━━ Data ━━

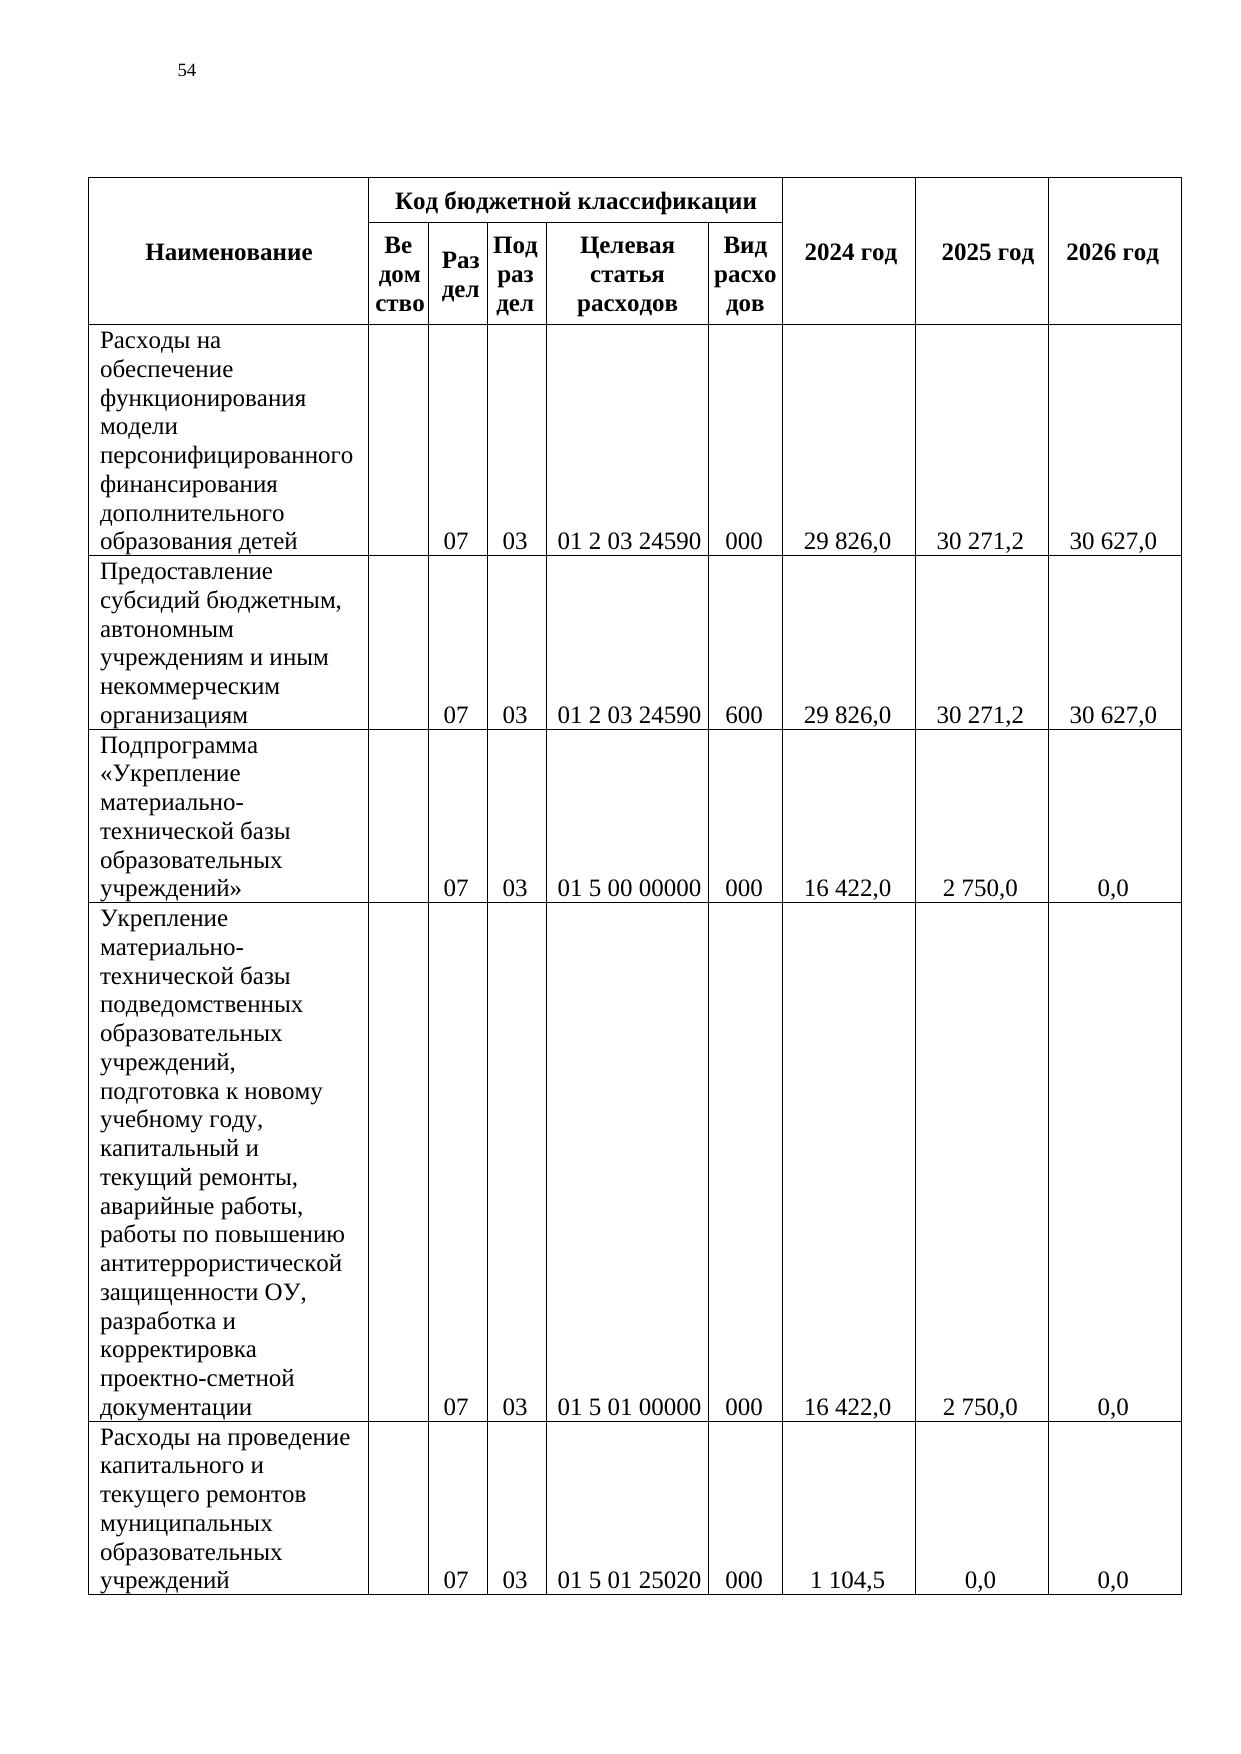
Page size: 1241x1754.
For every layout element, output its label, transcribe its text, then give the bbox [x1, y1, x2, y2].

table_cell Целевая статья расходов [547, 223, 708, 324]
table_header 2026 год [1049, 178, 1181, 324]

━━━
━━ Data ━━

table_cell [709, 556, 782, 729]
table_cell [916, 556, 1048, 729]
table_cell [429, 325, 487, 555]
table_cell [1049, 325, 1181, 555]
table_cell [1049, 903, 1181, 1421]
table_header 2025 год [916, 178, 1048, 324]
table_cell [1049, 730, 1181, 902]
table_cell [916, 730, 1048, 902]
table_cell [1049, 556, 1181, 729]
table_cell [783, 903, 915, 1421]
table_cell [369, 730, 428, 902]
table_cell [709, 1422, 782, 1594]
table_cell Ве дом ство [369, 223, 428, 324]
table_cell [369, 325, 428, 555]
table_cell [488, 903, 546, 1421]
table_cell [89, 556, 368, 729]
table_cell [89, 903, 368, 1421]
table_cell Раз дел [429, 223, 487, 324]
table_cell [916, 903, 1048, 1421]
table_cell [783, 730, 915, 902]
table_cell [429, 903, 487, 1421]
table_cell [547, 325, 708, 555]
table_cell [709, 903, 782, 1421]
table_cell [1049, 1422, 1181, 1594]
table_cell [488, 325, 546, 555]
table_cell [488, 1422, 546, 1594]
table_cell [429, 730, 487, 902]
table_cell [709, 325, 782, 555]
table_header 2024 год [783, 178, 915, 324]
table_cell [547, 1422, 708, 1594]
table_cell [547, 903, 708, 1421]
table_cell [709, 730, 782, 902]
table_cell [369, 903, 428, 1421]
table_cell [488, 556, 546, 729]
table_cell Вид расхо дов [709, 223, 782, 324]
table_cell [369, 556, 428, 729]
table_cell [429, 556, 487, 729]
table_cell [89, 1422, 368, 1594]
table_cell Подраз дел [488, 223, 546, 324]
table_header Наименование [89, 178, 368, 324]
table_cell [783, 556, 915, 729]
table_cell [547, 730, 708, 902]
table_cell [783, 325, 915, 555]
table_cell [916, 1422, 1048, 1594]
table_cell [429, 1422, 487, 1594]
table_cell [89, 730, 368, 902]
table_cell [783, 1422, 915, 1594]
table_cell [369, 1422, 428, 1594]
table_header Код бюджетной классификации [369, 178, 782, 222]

━━━

In the data above, which lines lie between the line with "table_cell [709, 730, 782, 902]" and the line with "table_cell [547, 730, 708, 902]", inclusive? Print those lines exactly and nothing else.

table_cell [709, 730, 782, 902]
table_cell [369, 903, 428, 1421]
table_cell [488, 556, 546, 729]
table_cell Вид расхо дов [709, 223, 782, 324]
table_cell [369, 556, 428, 729]
table_cell [429, 556, 487, 729]
table_cell [89, 1422, 368, 1594]
table_cell Подраз дел [488, 223, 546, 324]
table_header Наименование [89, 178, 368, 324]
table_cell [783, 556, 915, 729]
table_cell [547, 730, 708, 902]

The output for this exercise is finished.